What is being asked
Pull out each line of the data that includes the word "shows".

(Collected data)
##########

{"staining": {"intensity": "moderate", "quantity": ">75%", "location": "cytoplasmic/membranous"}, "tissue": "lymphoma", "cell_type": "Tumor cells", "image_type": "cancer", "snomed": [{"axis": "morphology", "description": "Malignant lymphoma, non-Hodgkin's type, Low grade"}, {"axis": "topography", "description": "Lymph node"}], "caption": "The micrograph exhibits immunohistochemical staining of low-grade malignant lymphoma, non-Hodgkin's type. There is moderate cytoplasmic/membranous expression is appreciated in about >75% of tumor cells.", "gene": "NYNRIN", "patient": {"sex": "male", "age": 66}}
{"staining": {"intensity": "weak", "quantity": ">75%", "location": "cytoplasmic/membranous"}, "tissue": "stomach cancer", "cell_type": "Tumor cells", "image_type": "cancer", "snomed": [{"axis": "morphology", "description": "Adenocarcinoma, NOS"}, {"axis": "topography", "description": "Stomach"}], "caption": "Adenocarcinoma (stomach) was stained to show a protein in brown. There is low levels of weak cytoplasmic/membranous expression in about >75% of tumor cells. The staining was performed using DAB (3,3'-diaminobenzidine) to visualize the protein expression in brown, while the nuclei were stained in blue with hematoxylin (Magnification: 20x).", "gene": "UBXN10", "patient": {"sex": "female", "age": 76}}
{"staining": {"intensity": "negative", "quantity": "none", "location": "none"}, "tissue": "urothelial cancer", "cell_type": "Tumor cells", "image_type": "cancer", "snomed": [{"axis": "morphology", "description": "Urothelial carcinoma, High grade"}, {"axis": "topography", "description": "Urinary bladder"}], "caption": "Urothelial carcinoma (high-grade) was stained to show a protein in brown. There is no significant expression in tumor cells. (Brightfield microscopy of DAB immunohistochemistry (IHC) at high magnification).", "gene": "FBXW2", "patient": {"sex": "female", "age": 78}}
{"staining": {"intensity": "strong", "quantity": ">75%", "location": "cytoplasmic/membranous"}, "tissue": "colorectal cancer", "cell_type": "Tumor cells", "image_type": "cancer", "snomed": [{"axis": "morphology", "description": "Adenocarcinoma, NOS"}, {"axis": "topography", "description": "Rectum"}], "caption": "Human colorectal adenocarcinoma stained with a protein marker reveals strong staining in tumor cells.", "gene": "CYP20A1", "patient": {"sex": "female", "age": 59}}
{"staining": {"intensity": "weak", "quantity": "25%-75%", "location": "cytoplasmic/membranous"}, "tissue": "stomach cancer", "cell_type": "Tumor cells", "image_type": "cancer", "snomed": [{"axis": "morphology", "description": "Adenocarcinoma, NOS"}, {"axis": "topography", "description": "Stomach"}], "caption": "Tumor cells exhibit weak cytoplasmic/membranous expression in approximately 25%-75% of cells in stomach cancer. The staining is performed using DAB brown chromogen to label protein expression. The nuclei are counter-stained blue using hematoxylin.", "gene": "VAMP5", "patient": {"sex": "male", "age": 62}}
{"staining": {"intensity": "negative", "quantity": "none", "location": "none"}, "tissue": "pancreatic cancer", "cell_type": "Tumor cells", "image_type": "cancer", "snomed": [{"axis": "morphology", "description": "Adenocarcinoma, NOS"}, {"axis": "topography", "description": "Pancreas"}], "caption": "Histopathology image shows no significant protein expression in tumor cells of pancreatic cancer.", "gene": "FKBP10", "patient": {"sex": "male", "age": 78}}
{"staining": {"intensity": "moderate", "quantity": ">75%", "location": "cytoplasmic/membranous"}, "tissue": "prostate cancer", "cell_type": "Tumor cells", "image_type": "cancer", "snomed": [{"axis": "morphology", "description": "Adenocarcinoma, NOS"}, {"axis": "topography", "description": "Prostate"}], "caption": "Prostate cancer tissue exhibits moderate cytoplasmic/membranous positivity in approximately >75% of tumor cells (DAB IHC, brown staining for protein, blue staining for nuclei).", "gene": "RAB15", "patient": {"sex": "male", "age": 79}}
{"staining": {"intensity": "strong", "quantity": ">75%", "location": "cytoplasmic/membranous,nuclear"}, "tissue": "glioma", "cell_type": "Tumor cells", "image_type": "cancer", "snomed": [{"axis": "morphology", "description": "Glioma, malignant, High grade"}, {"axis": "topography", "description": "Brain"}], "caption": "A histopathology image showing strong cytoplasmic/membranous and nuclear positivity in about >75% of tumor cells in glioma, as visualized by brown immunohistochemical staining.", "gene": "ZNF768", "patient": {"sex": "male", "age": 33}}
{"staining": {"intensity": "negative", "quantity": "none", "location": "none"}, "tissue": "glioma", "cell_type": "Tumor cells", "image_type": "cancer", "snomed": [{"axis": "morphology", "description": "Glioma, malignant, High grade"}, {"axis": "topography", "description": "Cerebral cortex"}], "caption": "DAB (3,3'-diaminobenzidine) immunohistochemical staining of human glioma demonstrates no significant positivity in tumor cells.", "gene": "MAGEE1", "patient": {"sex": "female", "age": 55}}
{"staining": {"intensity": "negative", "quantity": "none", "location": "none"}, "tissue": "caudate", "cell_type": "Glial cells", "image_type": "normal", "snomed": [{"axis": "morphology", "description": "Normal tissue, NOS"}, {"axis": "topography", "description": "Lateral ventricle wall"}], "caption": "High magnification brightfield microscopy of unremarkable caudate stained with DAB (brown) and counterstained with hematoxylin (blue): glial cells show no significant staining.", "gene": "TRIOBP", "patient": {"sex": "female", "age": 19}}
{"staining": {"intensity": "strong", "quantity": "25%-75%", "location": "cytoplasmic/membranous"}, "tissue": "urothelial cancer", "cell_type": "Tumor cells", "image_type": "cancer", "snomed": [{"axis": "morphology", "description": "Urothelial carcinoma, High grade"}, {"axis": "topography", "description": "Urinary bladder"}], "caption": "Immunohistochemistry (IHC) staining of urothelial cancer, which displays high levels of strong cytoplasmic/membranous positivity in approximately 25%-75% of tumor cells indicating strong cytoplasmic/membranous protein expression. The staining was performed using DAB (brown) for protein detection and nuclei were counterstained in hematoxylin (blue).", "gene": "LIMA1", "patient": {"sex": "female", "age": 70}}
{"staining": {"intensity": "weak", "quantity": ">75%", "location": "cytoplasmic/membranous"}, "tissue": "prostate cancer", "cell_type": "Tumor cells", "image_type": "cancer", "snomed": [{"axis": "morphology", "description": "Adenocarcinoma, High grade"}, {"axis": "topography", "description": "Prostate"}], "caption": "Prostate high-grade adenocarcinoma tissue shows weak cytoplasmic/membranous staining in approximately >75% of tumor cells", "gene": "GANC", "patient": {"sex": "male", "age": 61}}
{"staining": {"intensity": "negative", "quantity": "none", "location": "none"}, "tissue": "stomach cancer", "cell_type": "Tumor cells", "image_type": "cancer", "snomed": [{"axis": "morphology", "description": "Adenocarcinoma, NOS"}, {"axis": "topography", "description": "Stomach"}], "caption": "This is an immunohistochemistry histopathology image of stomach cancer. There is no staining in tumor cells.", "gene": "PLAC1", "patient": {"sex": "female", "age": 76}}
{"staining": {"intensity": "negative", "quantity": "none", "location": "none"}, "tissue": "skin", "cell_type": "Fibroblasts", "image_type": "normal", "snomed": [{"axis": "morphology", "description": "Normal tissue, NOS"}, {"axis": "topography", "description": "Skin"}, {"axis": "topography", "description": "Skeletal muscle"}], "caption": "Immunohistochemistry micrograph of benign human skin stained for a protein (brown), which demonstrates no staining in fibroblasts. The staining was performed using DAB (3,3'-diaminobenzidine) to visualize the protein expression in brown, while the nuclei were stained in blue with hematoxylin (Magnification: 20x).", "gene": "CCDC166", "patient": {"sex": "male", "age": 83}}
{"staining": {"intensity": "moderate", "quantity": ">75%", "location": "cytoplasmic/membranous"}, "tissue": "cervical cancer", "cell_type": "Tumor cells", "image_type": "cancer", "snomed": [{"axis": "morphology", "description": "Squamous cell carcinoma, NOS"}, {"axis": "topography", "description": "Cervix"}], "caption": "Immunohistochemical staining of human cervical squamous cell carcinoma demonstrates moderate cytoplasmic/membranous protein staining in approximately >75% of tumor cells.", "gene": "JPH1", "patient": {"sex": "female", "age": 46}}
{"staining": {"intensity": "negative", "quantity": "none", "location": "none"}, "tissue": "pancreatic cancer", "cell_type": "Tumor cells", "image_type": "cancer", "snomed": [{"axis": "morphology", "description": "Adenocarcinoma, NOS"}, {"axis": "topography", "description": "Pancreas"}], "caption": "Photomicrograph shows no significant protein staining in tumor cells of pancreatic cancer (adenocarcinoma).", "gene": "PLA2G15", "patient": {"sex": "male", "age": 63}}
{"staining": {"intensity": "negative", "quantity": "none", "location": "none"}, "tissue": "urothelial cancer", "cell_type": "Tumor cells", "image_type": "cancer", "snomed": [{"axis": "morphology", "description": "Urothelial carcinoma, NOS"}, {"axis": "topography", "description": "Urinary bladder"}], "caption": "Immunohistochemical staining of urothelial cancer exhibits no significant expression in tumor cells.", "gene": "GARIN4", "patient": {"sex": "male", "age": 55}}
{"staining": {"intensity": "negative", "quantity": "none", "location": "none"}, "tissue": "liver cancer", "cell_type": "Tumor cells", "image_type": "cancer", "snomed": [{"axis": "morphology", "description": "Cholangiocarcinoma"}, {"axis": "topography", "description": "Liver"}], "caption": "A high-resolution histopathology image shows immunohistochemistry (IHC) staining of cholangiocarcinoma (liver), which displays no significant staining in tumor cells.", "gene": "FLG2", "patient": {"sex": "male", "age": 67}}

##########

Your solution
{"staining": {"intensity": "negative", "quantity": "none", "location": "none"}, "tissue": "pancreatic cancer", "cell_type": "Tumor cells", "image_type": "cancer", "snomed": [{"axis": "morphology", "description": "Adenocarcinoma, NOS"}, {"axis": "topography", "description": "Pancreas"}], "caption": "Histopathology image shows no significant protein expression in tumor cells of pancreatic cancer.", "gene": "FKBP10", "patient": {"sex": "male", "age": 78}}
{"staining": {"intensity": "weak", "quantity": ">75%", "location": "cytoplasmic/membranous"}, "tissue": "prostate cancer", "cell_type": "Tumor cells", "image_type": "cancer", "snomed": [{"axis": "morphology", "description": "Adenocarcinoma, High grade"}, {"axis": "topography", "description": "Prostate"}], "caption": "Prostate high-grade adenocarcinoma tissue shows weak cytoplasmic/membranous staining in approximately >75% of tumor cells", "gene": "GANC", "patient": {"sex": "male", "age": 61}}
{"staining": {"intensity": "negative", "quantity": "none", "location": "none"}, "tissue": "pancreatic cancer", "cell_type": "Tumor cells", "image_type": "cancer", "snomed": [{"axis": "morphology", "description": "Adenocarcinoma, NOS"}, {"axis": "topography", "description": "Pancreas"}], "caption": "Photomicrograph shows no significant protein staining in tumor cells of pancreatic cancer (adenocarcinoma).", "gene": "PLA2G15", "patient": {"sex": "male", "age": 63}}
{"staining": {"intensity": "negative", "quantity": "none", "location": "none"}, "tissue": "liver cancer", "cell_type": "Tumor cells", "image_type": "cancer", "snomed": [{"axis": "morphology", "description": "Cholangiocarcinoma"}, {"axis": "topography", "description": "Liver"}], "caption": "A high-resolution histopathology image shows immunohistochemistry (IHC) staining of cholangiocarcinoma (liver), which displays no significant staining in tumor cells.", "gene": "FLG2", "patient": {"sex": "male", "age": 67}}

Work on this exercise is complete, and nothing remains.